The Herald, Sharon, Pa.

December 7, 2013

Grand jury invoked

Common law group eyes government reform

By Joe Wiercinski
Herald Staff Writer

MERCER — Whatever their political beliefs, a local judge and the district attorney say, the group’s efforts will have no legal authority to investigate anything and could prove to be dangerous to others and themselves.

Dr. James G. Allen helped to organize the meeting in Mercer that drew about 40 people to the community room at Brandy Springs Park.

Many of them said beforehand they didn’t know anything about the New York-based website that supplied the two videos they watched before 36 people voted by a show of hands – two by absentee ballot – to empanel a local common law grand jury. Sixteen people signed up to serve.

Allen said a common law grand jury has the authority, for example, to investigate “corrupt public officials as individuals,” especially any “not adhering to their oaths of office.”

Its findings would be formally turned over to the district attorney for trial in court.

The authority for such a grand jury that “serves as a buffer between the people and the government” derives, Allen said, “from the people directly and through the founding documents, the U.S. Constitution and Bill of Rights and  the Constitution of the Commonwealth of Pennsylvania.”

He clarified that he was referring to the “original” 1776 state constitution, not the constitution last amended for the fifth time in 1968.

Before the meeting, three  local women, Mary Mattocks, Mercer, Carol Bollard, Stoneboro, and Elizabeth Lane, Jackson Center, said they had not heard of National Liberty Alliance or John Darash. He supplied and narrated “Take Back the Republic,” one of the videos the gathering watched.

“We’re here to learn,” Mattocks said.

So was John Garvin, a Slippery Rock area contractor who came with a friend after seeing a shopper advertisement for the meeting.

Allen, an anesthesiologist who lives in Grove City, said he didn’t know anything about Darash’s background but he agrees with its advocacy for local grand juries based on what he has learned from the website since last summer.

Other online groups with similar interests have set up websites to promote the formation of investigating juries.

According to meetup.com, an online reviewer of websites, National Liberty Alliance, Hyde Park, N.Y., was founded in 2011 by Darash, Carl Shuer and Gerard Aprea and recently listed 432 members.

It lists no biographical information about the founders.

NLA’s emblem is a U.S. flag shown upside down as a sign of distress.
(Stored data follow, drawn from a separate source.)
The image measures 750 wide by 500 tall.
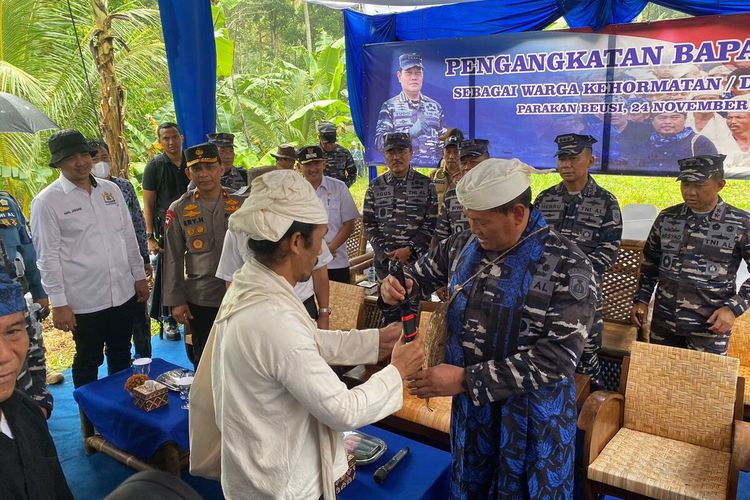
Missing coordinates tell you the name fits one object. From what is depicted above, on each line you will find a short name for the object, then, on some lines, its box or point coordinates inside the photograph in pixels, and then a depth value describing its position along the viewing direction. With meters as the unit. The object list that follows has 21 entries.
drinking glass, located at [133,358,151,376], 3.28
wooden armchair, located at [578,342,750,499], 2.36
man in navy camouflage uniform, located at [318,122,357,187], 6.18
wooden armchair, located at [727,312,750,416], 3.52
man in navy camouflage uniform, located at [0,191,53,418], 3.20
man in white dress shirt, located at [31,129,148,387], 3.29
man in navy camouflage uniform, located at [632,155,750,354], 3.05
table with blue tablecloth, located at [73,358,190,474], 2.81
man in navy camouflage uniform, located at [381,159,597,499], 1.72
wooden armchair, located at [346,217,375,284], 5.49
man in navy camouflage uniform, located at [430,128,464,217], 4.87
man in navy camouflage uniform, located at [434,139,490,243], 3.95
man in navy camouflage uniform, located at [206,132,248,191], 5.14
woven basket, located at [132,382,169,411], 2.91
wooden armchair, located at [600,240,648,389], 3.92
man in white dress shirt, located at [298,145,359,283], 4.42
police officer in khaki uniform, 3.34
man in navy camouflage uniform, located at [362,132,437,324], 4.25
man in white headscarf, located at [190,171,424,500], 1.39
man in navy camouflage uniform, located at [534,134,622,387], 3.43
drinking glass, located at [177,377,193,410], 3.00
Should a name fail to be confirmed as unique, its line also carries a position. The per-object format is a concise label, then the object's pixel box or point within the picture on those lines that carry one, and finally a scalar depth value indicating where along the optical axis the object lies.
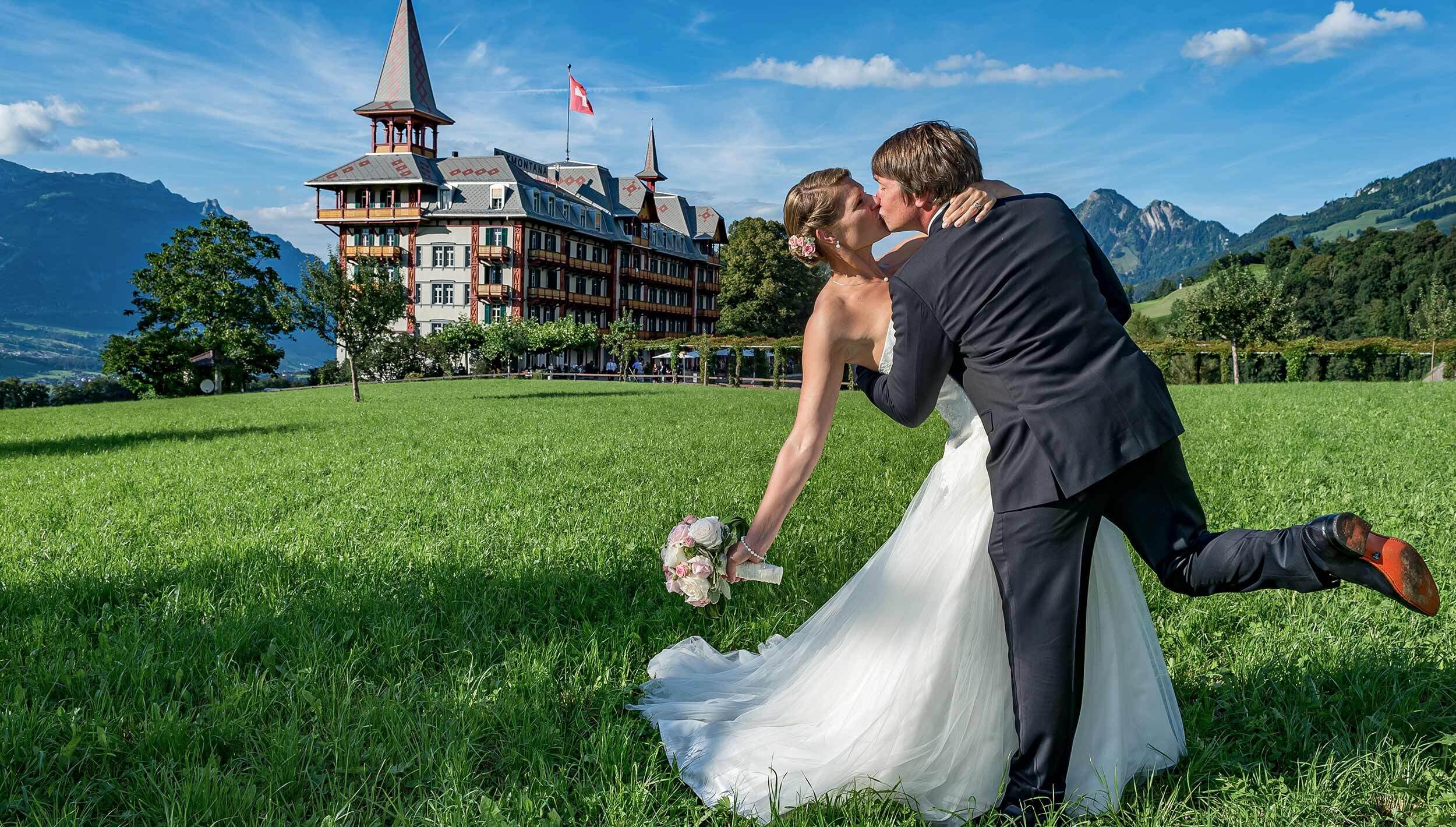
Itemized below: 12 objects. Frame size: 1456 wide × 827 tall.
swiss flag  76.50
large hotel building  64.12
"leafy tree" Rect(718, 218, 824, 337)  66.62
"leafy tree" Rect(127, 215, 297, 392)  51.88
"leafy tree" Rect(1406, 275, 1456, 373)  39.72
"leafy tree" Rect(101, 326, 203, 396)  44.06
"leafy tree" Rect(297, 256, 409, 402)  28.22
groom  2.37
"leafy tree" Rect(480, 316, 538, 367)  55.38
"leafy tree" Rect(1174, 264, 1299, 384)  40.00
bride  2.73
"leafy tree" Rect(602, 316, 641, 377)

The website says its goal is to have a common law grand jury in all 3,141 counties in the United States.

Groups in several other western Pennsylvania counties have held meetings, and organizers in Butler and Westmoreland counties said they have filed documents with their clerks of courts to convene.

Allen said he didn’t know how soon the local group will be ready to file the results of the vote and names of interested jurors.